The chain saw’s role as part of the Town of Olive’s community character may get another hearing sooner than later. According to attorney David Griffiths, who represented long-term Samsonville Road resident and town native Jean Duffy in a recent special use permit site plan review process involving the operation of an “artist/chainsaw wood shop” that culminated before the Olive Planning Board on January 2, he will be filing preliminary paperwork for a potential Article 78 reversal order by week’s end.
“Unbelievably, the planning board granted the permit with the following condition: ‘The business use of operating a chainsaw (gas) is restricted to the time frame of 7 a.m. to 9 p.m., 7 days a week. No use of a chainsaw for business purposes will be conducted outside these hours,’” Griffiths noted. “14 hours a day every day of the week, with no apparent consideration of the nuisance effects the prior more limited activity has already imposed, including, perhaps most significantly, the decrease of $28,000.00 in Jean’s property value — confirmed by the town’s assessment being changed to reflect this impact.”
The planning board issue involved the property adjacent to Duffy’s owned by Barbara Quick, where her son Howard Jr., popularly known as Hoppy (his father was known as “Big Hop,” and also worked with wood for years), had moved in the past year and started making his chainsaw bears and other works from a three-walled carport over the past year. Site plan review ended up before planners on January 2 after the town zoning board of appeals found that a previous determination to okay Hoppy Quick’s application as an allowable home occupation, made by Olive code enforcement officer and former planning board chairman John Ingram, had been made in error. It had also been found that a previous site plan okay by the planning board had been in error because the board had failed to either hold a public hearing before their decision, or notify Duffy that they were considering the matter.
The January 2 hearing was attended by a standing-room only crowd, a majority of them there to speak on behalf of Hoppy Quick and for the role chainsaws play in their lifestyles, and income. After Duffy and her attorney left the meeting, the planning board made its decision with input from the Quicks’ consultants, from Peak Engineering in Stone Ridge, who assured them that by holding the hearing, and allowing Duffy and Griffiths to state their objections, they had done due process. As to the attorney’s contention that planners should strive to never worsen an existing situation, discussion centered on the fact that they were not doctors and could not judge health effects of any action.
“After reviewing the site plan application, it was determined that the Artist/Wood Shop is operating out of an approved accessory building in compliance with the Town of Olive Zoning Code,” a subsequent letter of approval read, including the “restricted” hours. “All Planning Board members present voted in agreement.”
Olive’s unwritten standards
“This isn’t about a war on chainsaws as some would like to make it out to be.
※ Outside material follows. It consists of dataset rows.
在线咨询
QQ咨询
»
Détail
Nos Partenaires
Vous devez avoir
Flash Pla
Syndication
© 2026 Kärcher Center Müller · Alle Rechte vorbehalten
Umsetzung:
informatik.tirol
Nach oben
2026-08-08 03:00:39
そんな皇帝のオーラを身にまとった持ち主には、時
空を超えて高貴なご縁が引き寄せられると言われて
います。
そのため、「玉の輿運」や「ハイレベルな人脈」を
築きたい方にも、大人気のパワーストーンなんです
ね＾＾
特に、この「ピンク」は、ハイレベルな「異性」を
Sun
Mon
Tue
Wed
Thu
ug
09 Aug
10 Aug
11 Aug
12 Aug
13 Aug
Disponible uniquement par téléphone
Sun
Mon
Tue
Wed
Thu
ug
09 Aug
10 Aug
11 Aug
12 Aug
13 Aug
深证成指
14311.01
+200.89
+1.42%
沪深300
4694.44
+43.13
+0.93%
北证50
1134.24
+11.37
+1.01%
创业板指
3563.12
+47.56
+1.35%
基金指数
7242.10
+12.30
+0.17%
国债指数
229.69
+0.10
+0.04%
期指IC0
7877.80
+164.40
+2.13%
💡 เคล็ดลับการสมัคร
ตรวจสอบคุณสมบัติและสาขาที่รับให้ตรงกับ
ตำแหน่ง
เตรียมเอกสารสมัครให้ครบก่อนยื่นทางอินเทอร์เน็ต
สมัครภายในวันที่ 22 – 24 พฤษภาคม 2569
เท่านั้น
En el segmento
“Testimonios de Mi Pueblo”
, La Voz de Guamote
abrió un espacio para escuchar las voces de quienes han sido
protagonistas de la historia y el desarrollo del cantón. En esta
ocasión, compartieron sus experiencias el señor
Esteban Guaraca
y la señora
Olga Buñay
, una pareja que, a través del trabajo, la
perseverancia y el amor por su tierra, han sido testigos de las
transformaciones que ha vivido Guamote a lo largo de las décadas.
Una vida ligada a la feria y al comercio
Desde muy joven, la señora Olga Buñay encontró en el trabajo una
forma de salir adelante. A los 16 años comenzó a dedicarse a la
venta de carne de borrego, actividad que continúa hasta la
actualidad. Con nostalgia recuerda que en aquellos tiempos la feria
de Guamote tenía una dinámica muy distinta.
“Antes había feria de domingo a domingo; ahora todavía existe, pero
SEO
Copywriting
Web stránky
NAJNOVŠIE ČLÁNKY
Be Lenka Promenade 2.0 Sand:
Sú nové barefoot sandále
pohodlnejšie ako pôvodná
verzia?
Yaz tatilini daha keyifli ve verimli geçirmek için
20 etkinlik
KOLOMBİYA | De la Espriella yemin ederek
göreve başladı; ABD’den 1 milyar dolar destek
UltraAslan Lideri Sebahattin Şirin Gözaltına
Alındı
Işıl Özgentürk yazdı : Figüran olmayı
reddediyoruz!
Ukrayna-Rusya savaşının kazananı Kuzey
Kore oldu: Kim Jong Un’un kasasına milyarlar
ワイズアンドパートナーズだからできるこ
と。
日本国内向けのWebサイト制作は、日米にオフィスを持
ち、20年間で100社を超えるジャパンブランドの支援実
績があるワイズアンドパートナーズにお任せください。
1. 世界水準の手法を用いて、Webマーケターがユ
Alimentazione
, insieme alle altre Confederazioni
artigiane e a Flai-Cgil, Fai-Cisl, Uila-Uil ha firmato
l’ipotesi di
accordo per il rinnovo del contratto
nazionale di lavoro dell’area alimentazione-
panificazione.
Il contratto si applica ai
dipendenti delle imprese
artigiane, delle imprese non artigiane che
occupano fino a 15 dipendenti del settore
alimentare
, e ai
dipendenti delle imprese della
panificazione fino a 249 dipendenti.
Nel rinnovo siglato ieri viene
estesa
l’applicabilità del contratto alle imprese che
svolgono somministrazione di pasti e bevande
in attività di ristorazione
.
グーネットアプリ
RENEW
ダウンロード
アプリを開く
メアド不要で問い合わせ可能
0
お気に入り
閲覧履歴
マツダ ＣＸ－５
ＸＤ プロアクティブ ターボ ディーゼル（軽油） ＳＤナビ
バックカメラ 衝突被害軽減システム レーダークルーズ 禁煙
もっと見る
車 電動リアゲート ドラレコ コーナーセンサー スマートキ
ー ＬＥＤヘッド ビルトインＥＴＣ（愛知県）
Folks who make a living with their saws are a vital part of our community and our rural way of life. Where would we be without them, from storm clearing to firewood to the lumber we use for building,” Duffy wrote in a letter to Woodstock Times published last week. “The intermittent cutting of firewood is completely different than someone carving large sculptures. Listening to firewood being cut in the distance conjures up a feeling of being warm and cozy, huddled up next to the wood stove on a cold winters day. On the other hand, a chainsaw carving business is not intermittent. It is stationary with the carver going at a single large log for hours and hours. This can take place day after day, all year long, with no end in sight.”
Griffiths said this week that Duffy had been keeping an eye on Hoppy Quick’s business actions all month, but then realized she had to act this week if she was to make any action in regards to the Planning Board’s decision. He noticed that “he’s not a nuisance right now but it’s hard to predict all that’s going to occur in the future.”
He brought up the ways in which other issues involving Olive zoning have tended to side with unwritten standards over the years, including a longstanding battle between a Route 28 business and property owner who objected to an unlicensed business behind them hurting their own peace and quiet, as well as the stability of their business.
“Maybe the reality is that in Olive hometown heroes have a license to abuse the common folk,” he wrote in a note last week.
“How can the board issue a permit for a business without understanding the impacts on a residential community. Something is wrong with this town when the only option they leave me with is to sell my home,” Duffy concluded her own letter on the chainsaw business. “I have lived and worked peacefully out of my home for 32 years. I would never want my in-home business to impact my neighbors. Our homes are our sanctuary. It is where we go to get away from the world, to find peace and serenity, to restore and center ourselves. This is a classic case of kindly asking your neighbor to compromise, and instead, having them go to war with you.”